Data remains yet cannot be referenced. It’s like having a backup with no way to restore—one of the most frustrating kinds of problems.
On GitHub, at least eight related issues appear to stem from the same root cause:
- #1534 — Memory Loss After Auto-compact
- #3021 — Forgets to Refresh Memory After Compaction
- #10960 — Repository Path Changes Forgotten After Compaction
- #13919 — Skills context completely lost after auto-compaction
- #14968 — Context compaction loses critical state
- #19888 — Conversation compaction loses entire history
- #21105 — Context truncation causes loss of conversation history
- #23620 — Agent team lost when lead’s context gets compacted
Proposed fix and near-term workarounds
Issue #26771 proposes embedding a reference to the transcript inside the summary.
Current lossy approach:
[compacted] User provided 8,200 characters of DOM markup for analysis.

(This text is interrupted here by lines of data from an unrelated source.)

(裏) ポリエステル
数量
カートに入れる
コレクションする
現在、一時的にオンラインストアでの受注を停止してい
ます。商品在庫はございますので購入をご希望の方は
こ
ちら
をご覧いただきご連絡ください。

Proposed recoverable approach:
[compacted] User provided 8,200 characters of DOM markup for analysis.
[transcript:lines 847-1023]
Record in the summary which line range in the transcript contains the original data. Claude only rereads that range when it needs the specific data. Because it does not keep the full text at all times, the increase in token cost stays minimal. It’s a proposal to turn lossy compaction into recoverable compaction, and it appears technically feasible.
Near-term workarounds:
- Run
/compactmanually and explicitly instruct what to keep. - Write important context into MEMORY.md.

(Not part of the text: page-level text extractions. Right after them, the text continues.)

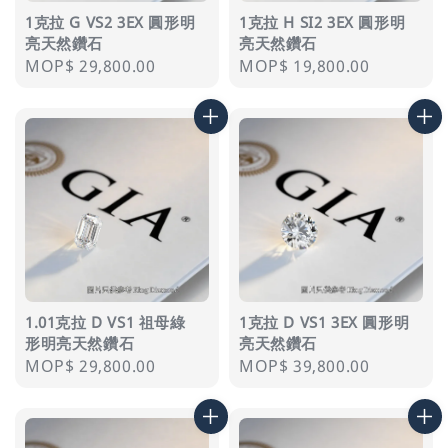
1克拉 G VS2 3EX 圓形明
1克拉 H SI2 3EX 圓形明
亮天然鑽石
亮天然鑽石
Regular
MOP$ 29,800.00
Regular
MOP$ 19,800.00
price
price
1.01克拉 D VS1 祖母綠
1克拉 D VS1 3EX 圓形明
形明亮天然鑽石
亮天然鑽石
Regular
MOP$ 29,800.00
Regular
MOP$ 39,800.00
price
price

- Save long data to files and have Claude read them (don’t paste long blobs directly into the conversation).
As Claude Code usage increases, so does the chance of hitting compaction in long sessions. If you’re running into this in production use, consider upvoting GitHub Issue #26771.
Claude Code sub-agents: racing into caps with no usage visibility
Separate from compaction
If compaction is a problem of data quality, this one is about quantity. Using Claude Code’s sub-agents (multi-agent) causes you to hit usage caps far faster than expected.
Claude Code’s sub-agents run as independent Claude instances with their own context windows, separate from the main agent. If you run three sub-agents in parallel, API calls and token consumption occur in parallel as well. There are reports that sub-agents running in plan mode consume about seven times the tokens of a normal session.
Even on the Max plan, exhausted in two hours
In GitHub Issue #16157, a Max plan user ($100/month, five times the Pro quota) reports “after not using it for three days, I restarted and hit the cap in two hours.” Another user ran out in 45 minutes, writing “the meter dropped as if someone else were using it.”
Anthropic says “we haven’t changed the rate limits.” But it also explains that “Opus 4.5 runs longer and does more work than before, so token consumption increases as a result.” In other words, as the model gets smarter and performs more tool calls and reasoning steps, tokens per task increase and you reach the cap faster.
Even a single task like “refactor this” can consume 10–30 message units of the rate limit as it reads files, edits, runs tests, and iterates fixes. With sub-agents running in parallel, the effect multiplies.
No usage feedback
The same pattern seen in Kiro’s “execute without confirmation” and compaction’s “compress without notice” appears here as well. Claude Code provides no real-time display of token consumption. You work without seeing the remaining quota, and suddenly it stops with “you’ve reached your limit.”
The window resets every five hours, but neither the remaining time nor the remaining tokens are shown. All the user sees is that the cap was reached; there is no breakdown of which operations consumed how much.
GitHub #16157 links three duplicate issues (#13551, #16058, #9544), with repeated reports of the same problem.